The good news: Erin Hamlin showed once again that she can rise to the occasion. The 2014 bronze medalist and 2009 world champion laid down two consistent runs and sits fifth overall, 0.236 seconds out of first and only 0.045 seconds behind third-place Alex Gough of Canada.
Perhaps we shouldn't count out Britcher, either. She bounced back from her first run to set a track record in the second run. Coming back from ninth will be difficult, but she isn't giving up yet.
They'll get two more runs (5:30 a.m. ET) to sort things out.
Will Controversy Fuel Shani Davis to Another Speedskating Medal?
- Winning Olympic medals. He won gold and silver in the 1,000 meters and 1,500 meters in 2006, respectively, and then did the exact same in 2010.
- The uncanny resemblance in skating style to Frozone in The Incredibles.
- Fighting with authority and doing things his own way.
Shani Davis is famous for several things:
In 2014, when the entire U.S. long-track team faltered, he seemed to have mellowed. This year, he got into an argument on his plane to South Korea, and he fumed after losing a coin toss to Erin Hamlin that broke a tie to decide the U.S. flag-bearer in the Opening Ceremony.
Will that give him extra motivation? His team hopes so.
The medal drought continues, with Brittany Bowe finishing fifth and Heather Bergsma fading badly to eighth in the women's 1,500 meters. Now Davis, Brian Hansen and Joey Mantia lead the U.S. men at the same distance (6 a.m. ET).
Can Curling-Crazed Canada Claim Debut Mixed Doubles Gold?
Curling may have originated in Scotland, but there's something so Canadian about it. When a sport is known for ice and good manners, you have to think "Canada."
Canadian curlers currently account for 12 of the top 16 in the men's Order of Merit standings and nine of the top 16 on the women's side. That puts pressure on the Canadian representatives in the Olympics.
For the most part, they've succeeded. Since the sport returned to the Olympics in 1998, the men have won two silvers and three straight golds, while the women also have taken a medal all five times (two golds).
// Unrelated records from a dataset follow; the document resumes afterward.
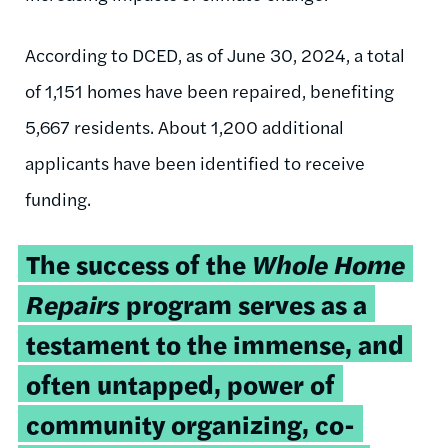
According to DCED,
as of June 30, 2024, a total
of 1,151 homes have been repaired, benefiting
5,667 residents. About 1,200 additional
applicants have been identified to receive
funding.
Tweetable
The success of the
Whole Home
quote:
Repairs
program serves as a
testament to the immense, and
often untapped, power of
community organizing, co-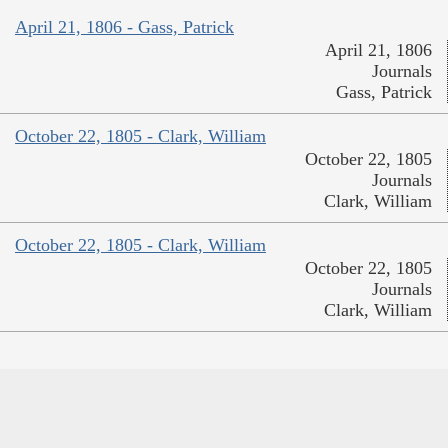
April 21, 1806 - Gass, Patrick
April 21, 1806
Journals
Gass, Patrick
October 22, 1805 - Clark, William
October 22, 1805
Journals
Clark, William
October 22, 1805 - Clark, William
October 22, 1805
Journals
Clark, William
But the new event of mixed doubles is quirky, and the Canadian pair of Kaitlyn Lawes and John Morris—each of whom has won a gold medal in the traditional four-player game—started badly with a 9-6 loss to Norway. Since then, they've won seven straight, avenging their loss to Norway in the semifinals.
Norway battles the Olympic Athletes from Russia, who themselves rebounded from an opening disaster against the USA, in the bronze-medal game (7:05 p.m. ET). Canada faces Switzerland for gold (6:05 a.m. ET).
Will We See Short-Track Controversy?
When you put multiple skaters in a confined space where they're constantly going around corners, you're going to have collisions. You're going to have accusations and disqualifications.
The second day of short-track speedskating (5 a.m. ET) has plenty of possibilities for controversy. We'll see the quarterfinals, semifinals and finals in the women's 500 meters. We'll have the early heats of the men's 1,000 meters. Then there's the sheer chaos of the men's 5,000-meter relay heats (6:32 a.m.) just before the women's 500-meter final (7:07 a.m.).
The USA's Maame Biney is in the 500-meter quarterfinal against two skaters from China, which is never an easy task. In the men's 1,000 meters, we'll see Americans John-Henry Krueger and J.R. Celski. Those two men will join the USA for the relay as well.